Grace is an important benchmark in the life of a Christian - we need to be reminded of what we've been given through no effort of our own.  If we can't show grace to others, we don't really understand what Christ died for.  And if pride has seeped into your heart and you haven't been very gracious, God will confront you with it to get you back on track.  Case in point, this past Sunday.

I was fine until I walked out, ready for church, and neither one of my children had moved off the couch to change their shoes.  That was all I asked, a change from the sneakers they had on to more "church-appropriate" shoes.  Then Sophia started whining, saying she didn't want to go to church.  That's when it got ugly:  I went ballistic.

Straight-out, full-of-rage, fire-breathing crazy.  Here is an accurate depiction of what happened Sunday morning:



For good measure, I told the girls I didn't want to look or talk to them, they were in time-out the entire worship service.  I was even a little rude to the sweet old lady who offered them donuts.  I didn't stand up to sing at the beginning of worship because I knew how hypocritical that would be.  Screaming one minute and praising God the next was not the example I wanted to show.  I knew that much even in my red haze.  I felt like I didn't deserve to worship God when I had treated these sweet girls so badly.  I really wanted to hang onto that anger, I thought I was justified for their miniscule insurrection.  I fought God hard to keep it.

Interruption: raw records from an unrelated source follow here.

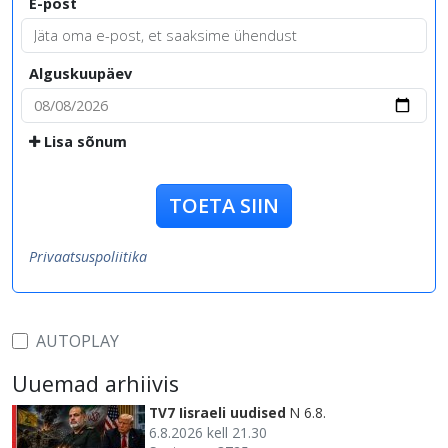
E-post
Alguskuupäev
Lisa sõnum
TOETA SIIN
Privaatsuspoliitika
AUTOPLAY
Uuemad arhiivis
TV7 Iisraeli uudised
N 6.8.
6.8.2026 kell 21.30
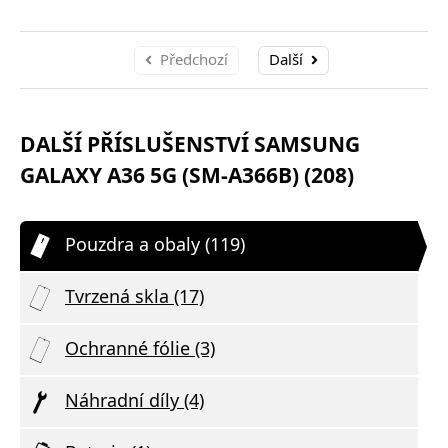
Předchozí
Další
DALŠÍ PŘÍSLUŠENSTVÍ SAMSUNG
GALAXY A36 5G (SM-A366B) (208)
Pouzdra a obaly (119)
Tvrzená skla (17)
Ochranné fólie (3)
Náhradní díly (4)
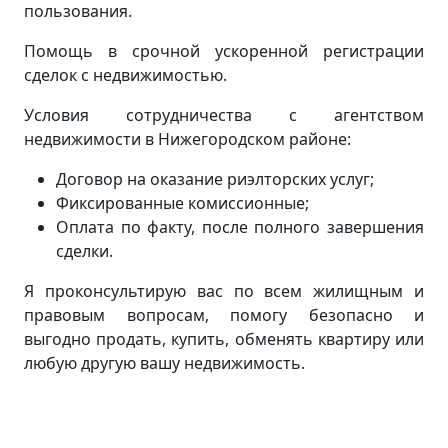
пользования.
Помощь в срочной ускоренной регистрации
сделок с недвижимостью.
Условия сотрудничества с агентством
недвижимости в Нижегородском районе:
Договор на оказание риэлторских услуг;
Фиксированные комиссионные;
Оплата по факту, после полного завершения
сделки.
Я проконсультирую вас по всем жилищным и
правовым вопросам, помогу безопасно и
выгодно продать, купить, обменять квартиру или
любую другую вашу недвижимость.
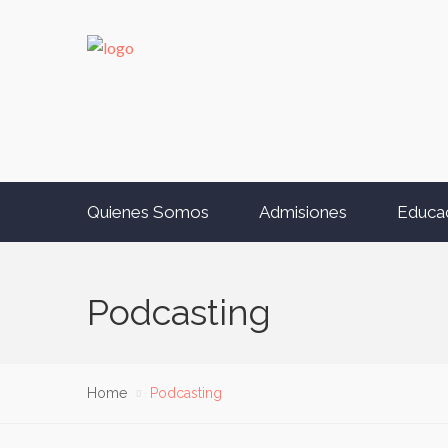
Quienes Somos
Admisiones
Educa
Podcasting
Home
Podcasting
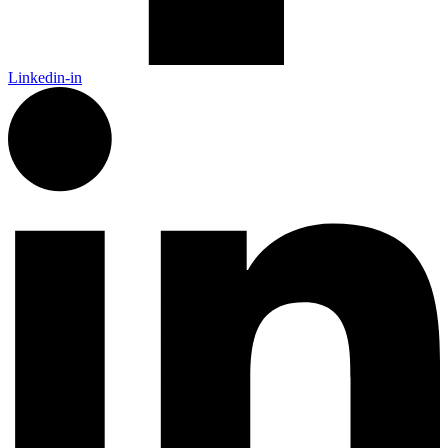
Linkedin-in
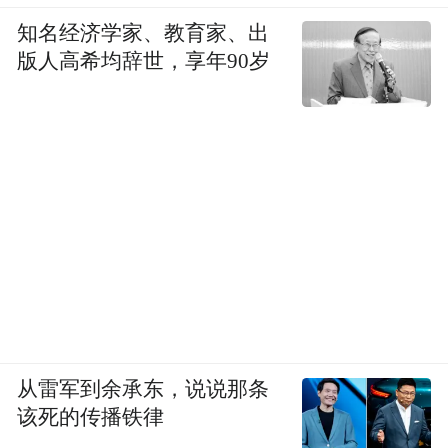
知名经济学家、教育家、出
版人高希均辞世，享年90岁
从雷军到余承东，说说那条
该死的传播铁律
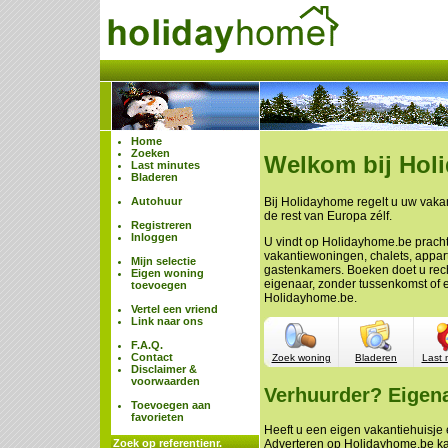
Home
Zoeken
Welkom bij Hol
Last minutes
Bladeren
Autohuur
Bij Holidayhome regelt u uw vakan
de rest van Europa zélf.
Registreren
Inloggen
U vindt op Holidayhome.be prach
vakantiewoningen, chalets, appa
Mijn selectie
gastenkamers. Boeken doet u rech
Eigen woning
eigenaar, zonder tussenkomst of 
toevoegen
Holidayhome.be.
Vertel een vriend
Link naar ons
F.A.Q.
Contact
Zoek woning
Bladeren
Last 
Disclaimer &
voorwaarden
Verhuurder? Eigen
Toevoegen aan
favorieten
Heeft u een eigen vakantiehuisje e
Zoek op referentienr.
Adverteren op Holidayhome.be ka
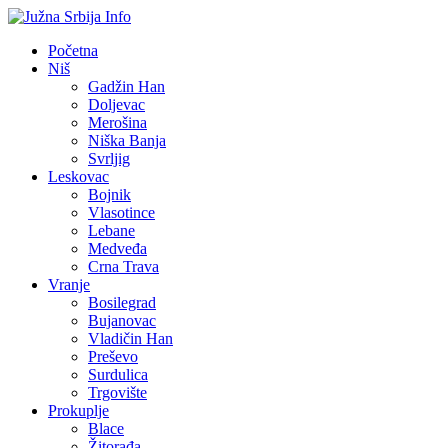
Početna
Niš
Gadžin Han
Doljevac
Merošina
Niška Banja
Svrljig
Leskovac
Bojnik
Vlasotince
Lebane
Medveđa
Crna Trava
Vranje
Bosilegrad
Bujanovac
Vladičin Han
Preševo
Surdulica
Trgovište
Prokuplje
Blace
Žitorađa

But He always wins.  Out of the corner of my eye, I saw both girls tapping their feet to the songs and mouthing the words.  I turned to Natalie to tell her she could stand and sing if she wanted, but Mommy wasn't going to.  She said "Ok.  I'm sorry Mommy and it's ok.  I love you."

Sophia responded in almost the exact same way.  So, I sat there as they sang, trying to control my tears, thinking:

How does someone I have treated so badly forgive that quickly?  
 
I sat there, in the back of the darkened worship hall and cried.  When it came time to pray, Natalie wrote out a prayer to leave on our "Wailing Wall" that said: 
Dear Lord, Please forgive me, Sophia and Mommy.  Especially Mommy because she feels really bad for yelling at us.  And forgive Sophia for her disobedience.
Her words made me think God was staring me in the face, saying "You see how much these children love you and they are imperfect!  Do not turn your back on Me.  I know you have sinned and I forgive you.  Live in my favor because you are My beloved.  You are still my child, now and forever."

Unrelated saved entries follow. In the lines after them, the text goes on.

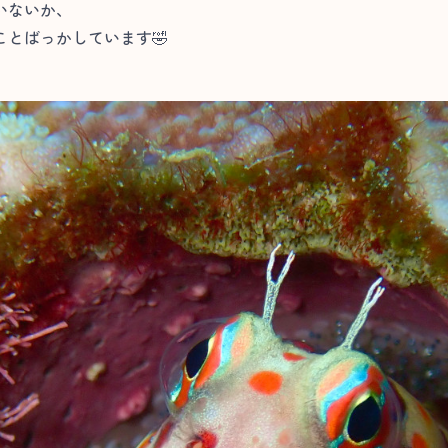
いないか、
とばっかしています🤣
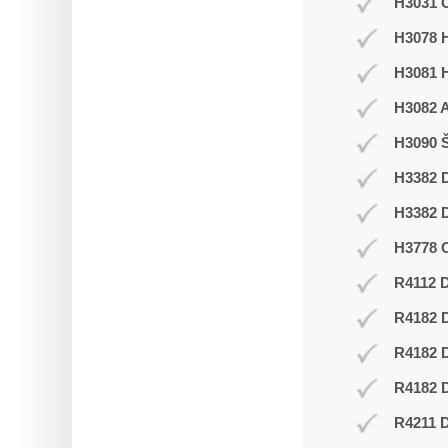
H3031 C
H3078 H
H3081 
H3082 
H3090 Š
H3382 D
H3382 D
H3778 O
R4112 D
R4182 
R4182 
R4182 D
R4211 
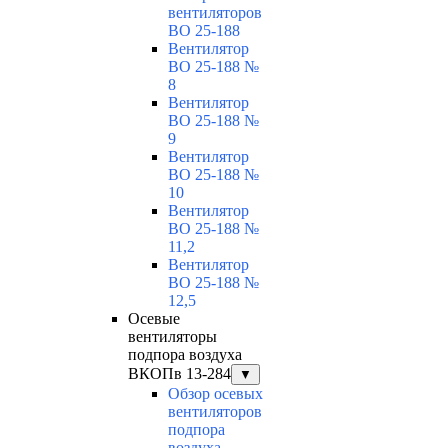
вентиляторов
ВО 25-188
Вентилятор
ВО 25-188 №
8
Вентилятор
ВО 25-188 №
9
Вентилятор
ВО 25-188 №
10
Вентилятор
ВО 25-188 №
11,2
Вентилятор
ВО 25-188 №
12,5
Осевые
вентиляторы
подпора воздуха
ВКОПв 13-284
▼
Обзор осевых
вентиляторов
подпора
воздуха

The grace my children showed me was ridiculous.  I did not deserve it, but yet, here it was, on a silver-love lined platter, no questions asked.  They didn't ask me to never be like that again, they made no demands.  They loved me anyways and forgave my terrible behavior.  And that is just a drop in the bucket compared to how much grace God gives us.

During the sermon, based on John 2:25, our pastor said this:  Jesus already knows who you are and He loves you anyways. 

Jesus loves us and came to die for us despite being the awful people we were (and sometimes still are).  James 4:6 says "But he gives more grace. Therefore it says, 'God opposes the proud, but gives grace to the humble."  

People!  The Lord had every right to strike me dead Sunday morning, and give Dave a chance to find a better mother for these girls.  Instead, God chose to remind me the kind of grace that covers me and lives in my children.  He didn't leave me mad, He wanted me to I start again being the mother He wants me to be.

There is no man on Earth or God in Heaven, who will show us that level of grace, over and over again.  I need more of that grace, every day.  I need to live in the truth because the grace I find there makes it possible to be free from that kind of awful behavior.  God's grace gives me the permission to live abundantly and find coverage when I don't.

Grace - the favor only God gives - makes real life possible, just ask my kids.